Problem to work on: Within this material, find every line where the string "status" appears, and copy it out.

===== Extracted material

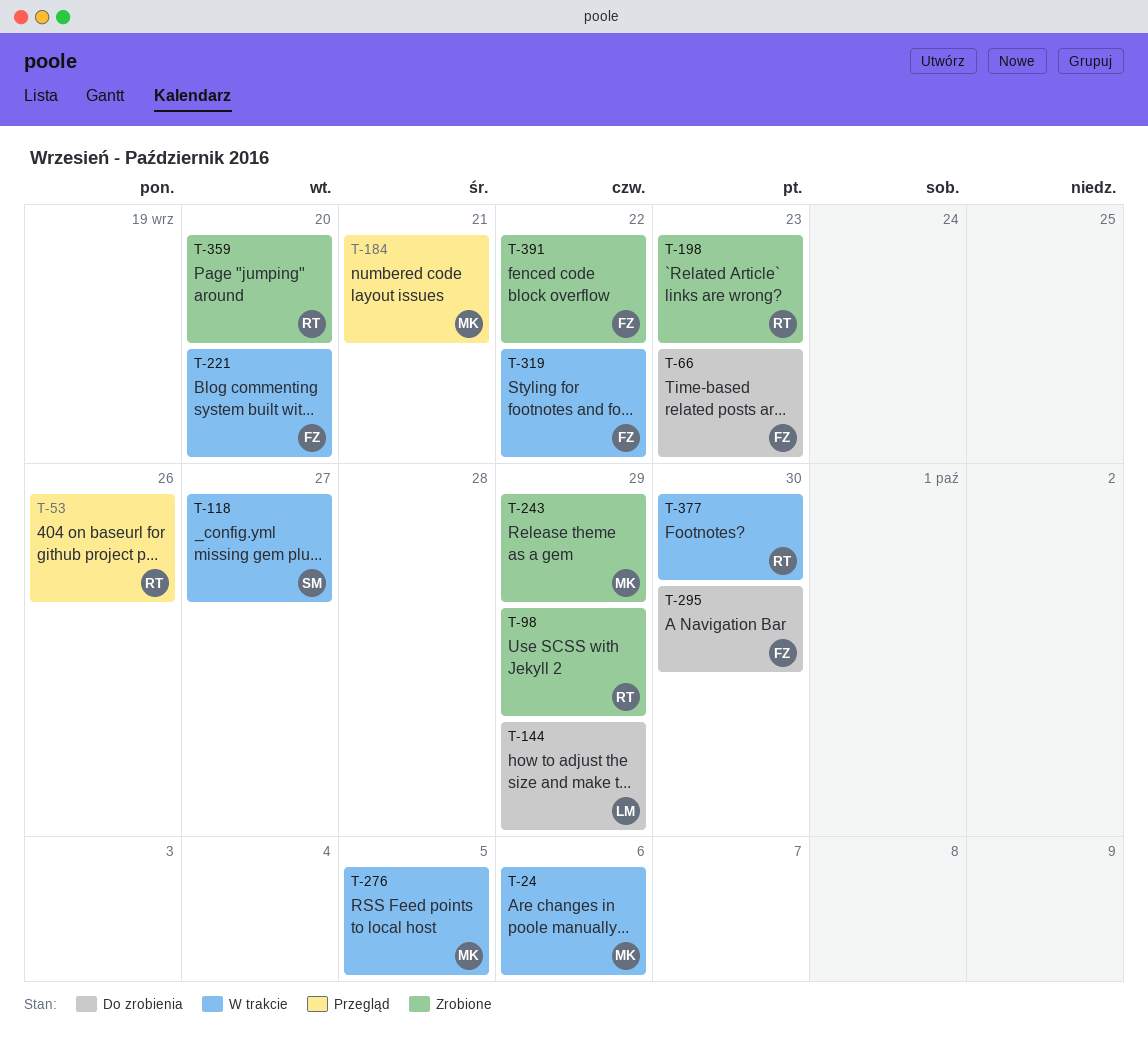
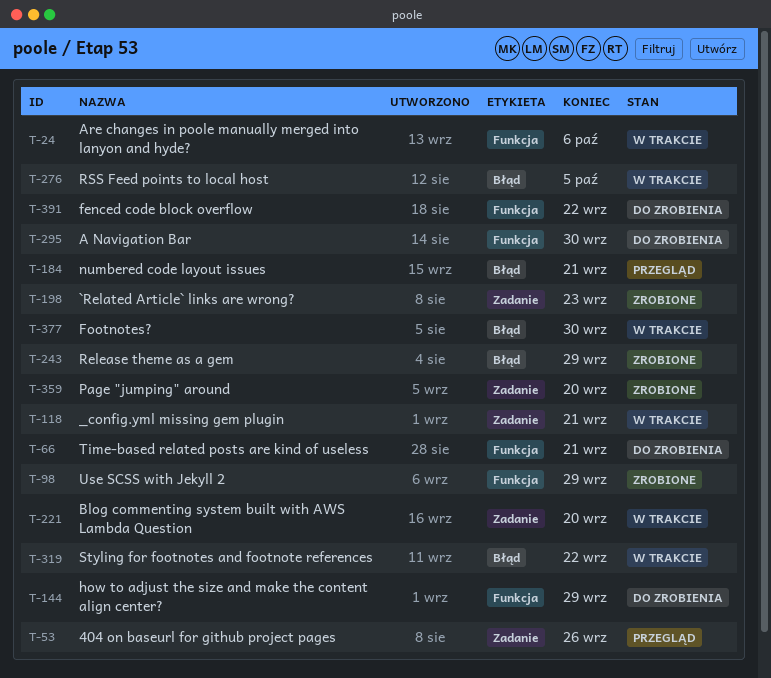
T-66, due: Sep 23 -> Sep 21
T-118, due: Sep 27 -> Sep 21
T-391, status: Zrobione -> Do zrobienia

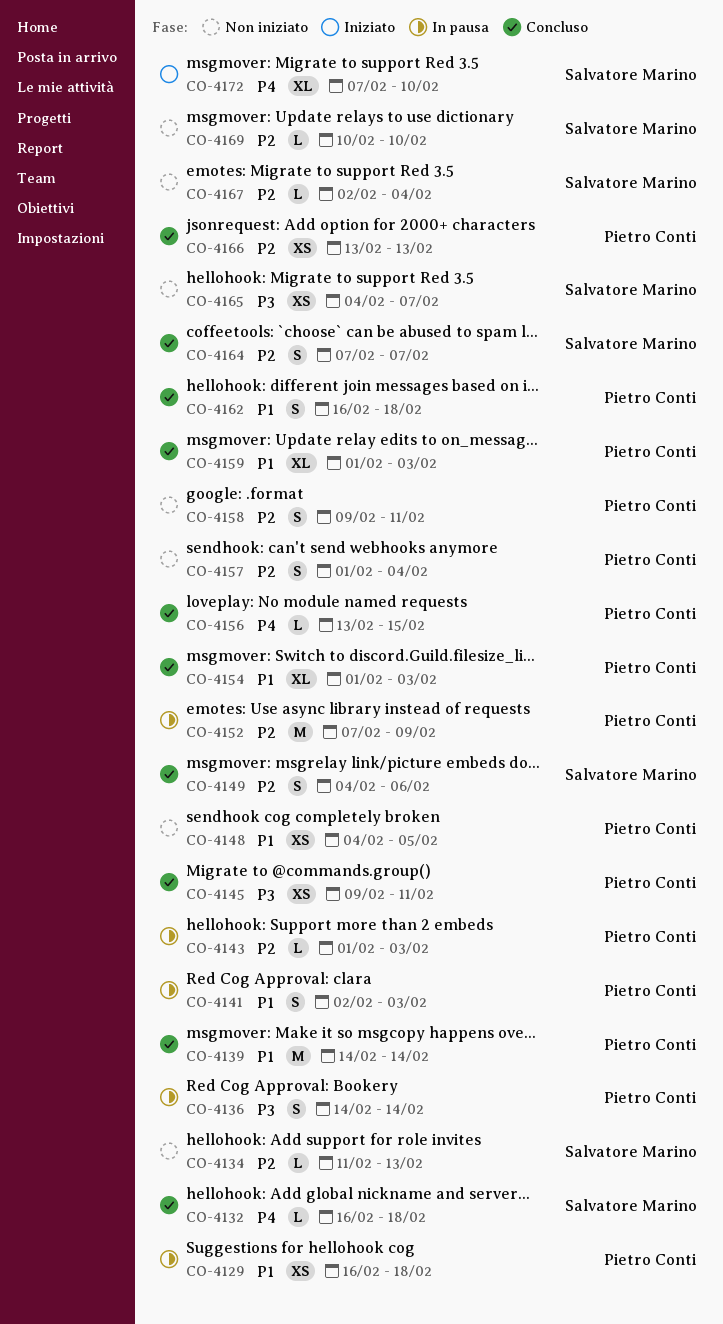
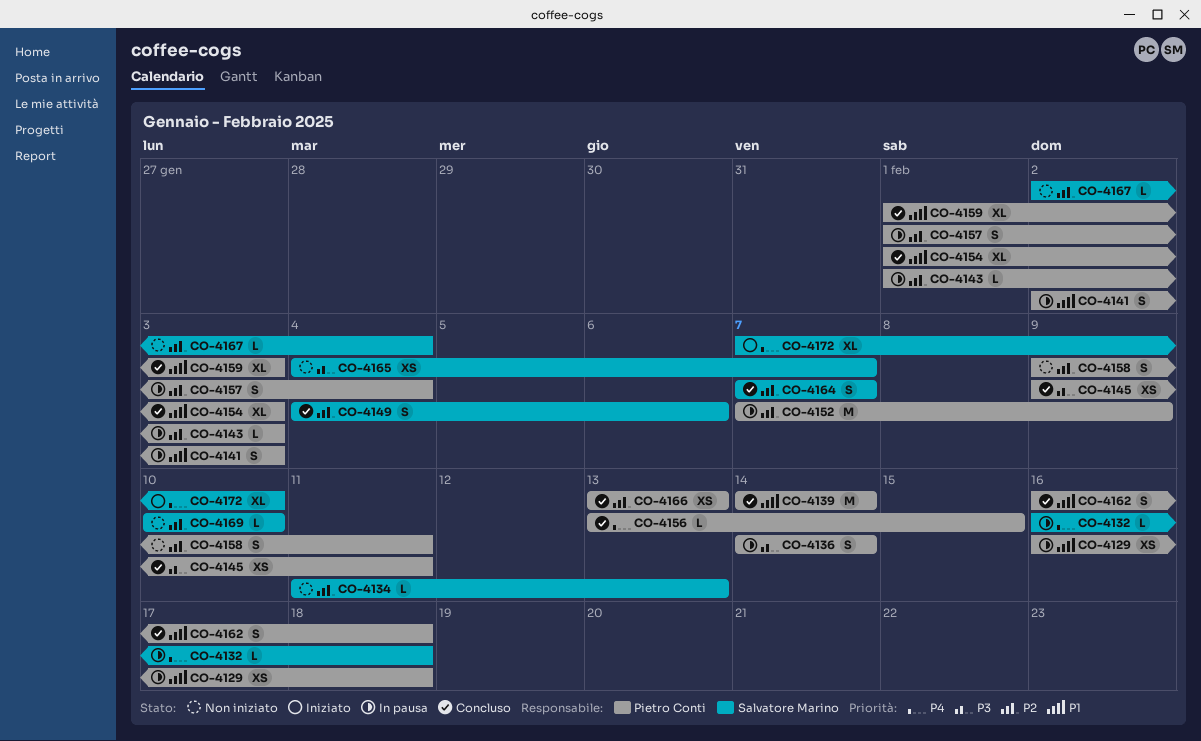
CO-4132, status: Concluso -> In pausa
CO-4148: present -> none
CO-4157, status: Non iniziato -> In pausa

==========

Answer:
T-391, status: Zrobione -> Do zrobienia
CO-4132, status: Concluso -> In pausa
CO-4157, status: Non iniziato -> In pausa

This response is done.